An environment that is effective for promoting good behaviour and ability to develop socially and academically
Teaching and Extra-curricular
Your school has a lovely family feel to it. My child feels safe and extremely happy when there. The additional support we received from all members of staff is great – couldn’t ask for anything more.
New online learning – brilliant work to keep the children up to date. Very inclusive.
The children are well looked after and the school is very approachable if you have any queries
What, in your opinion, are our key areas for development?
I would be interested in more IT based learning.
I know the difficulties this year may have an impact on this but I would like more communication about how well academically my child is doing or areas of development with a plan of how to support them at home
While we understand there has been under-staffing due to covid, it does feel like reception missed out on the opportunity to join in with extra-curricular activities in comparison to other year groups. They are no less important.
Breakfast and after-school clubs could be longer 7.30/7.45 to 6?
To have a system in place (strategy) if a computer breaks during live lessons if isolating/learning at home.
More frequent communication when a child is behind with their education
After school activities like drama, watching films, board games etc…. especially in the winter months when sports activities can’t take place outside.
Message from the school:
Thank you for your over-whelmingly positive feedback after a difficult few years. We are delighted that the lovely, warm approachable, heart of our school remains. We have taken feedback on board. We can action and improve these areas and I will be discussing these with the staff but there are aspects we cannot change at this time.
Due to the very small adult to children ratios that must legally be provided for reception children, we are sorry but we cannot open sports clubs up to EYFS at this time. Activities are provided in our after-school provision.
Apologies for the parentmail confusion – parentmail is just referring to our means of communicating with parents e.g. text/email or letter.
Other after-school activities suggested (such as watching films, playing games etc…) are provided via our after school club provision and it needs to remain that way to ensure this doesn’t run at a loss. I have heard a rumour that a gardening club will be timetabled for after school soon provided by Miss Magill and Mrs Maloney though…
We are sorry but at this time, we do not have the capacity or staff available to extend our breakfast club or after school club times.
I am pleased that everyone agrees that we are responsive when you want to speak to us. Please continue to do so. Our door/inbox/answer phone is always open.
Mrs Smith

- Task goal
Copy the material above verbatim.

- Task solution
An environment that is effective for promoting good behaviour and ability to develop socially and academically
Teaching and Extra-curricular
Your school has a lovely family feel to it. My child feels safe and extremely happy when there. The additional support we received from all members of staff is great – couldn’t ask for anything more.
New online learning – brilliant work to keep the children up to date. Very inclusive.
The children are well looked after and the school is very approachable if you have any queries
What, in your opinion, are our key areas for development?
I would be interested in more IT based learning.
I know the difficulties this year may have an impact on this but I would like more communication about how well academically my child is doing or areas of development with a plan of how to support them at home
While we understand there has been under-staffing due to covid, it does feel like reception missed out on the opportunity to join in with extra-curricular activities in comparison to other year groups. They are no less important.
Breakfast and after-school clubs could be longer 7.30/7.45 to 6?
To have a system in place (strategy) if a computer breaks during live lessons if isolating/learning at home.
More frequent communication when a child is behind with their education
After school activities like drama, watching films, board games etc…. especially in the winter months when sports activities can’t take place outside.
Message from the school:
Thank you for your over-whelmingly positive feedback after a difficult few years. We are delighted that the lovely, warm approachable, heart of our school remains. We have taken feedback on board. We can action and improve these areas and I will be discussing these with the staff but there are aspects we cannot change at this time.
Due to the very small adult to children ratios that must legally be provided for reception children, we are sorry but we cannot open sports clubs up to EYFS at this time. Activities are provided in our after-school provision.
Apologies for the parentmail confusion – parentmail is just referring to our means of communicating with parents e.g. text/email or letter.
Other after-school activities suggested (such as watching films, playing games etc…) are provided via our after school club provision and it needs to remain that way to ensure this doesn’t run at a loss. I have heard a rumour that a gardening club will be timetabled for after school soon provided by Miss Magill and Mrs Maloney though…
We are sorry but at this time, we do not have the capacity or staff available to extend our breakfast club or after school club times.
I am pleased that everyone agrees that we are responsive when you want to speak to us. Please continue to do so. Our door/inbox/answer phone is always open.
Mrs Smith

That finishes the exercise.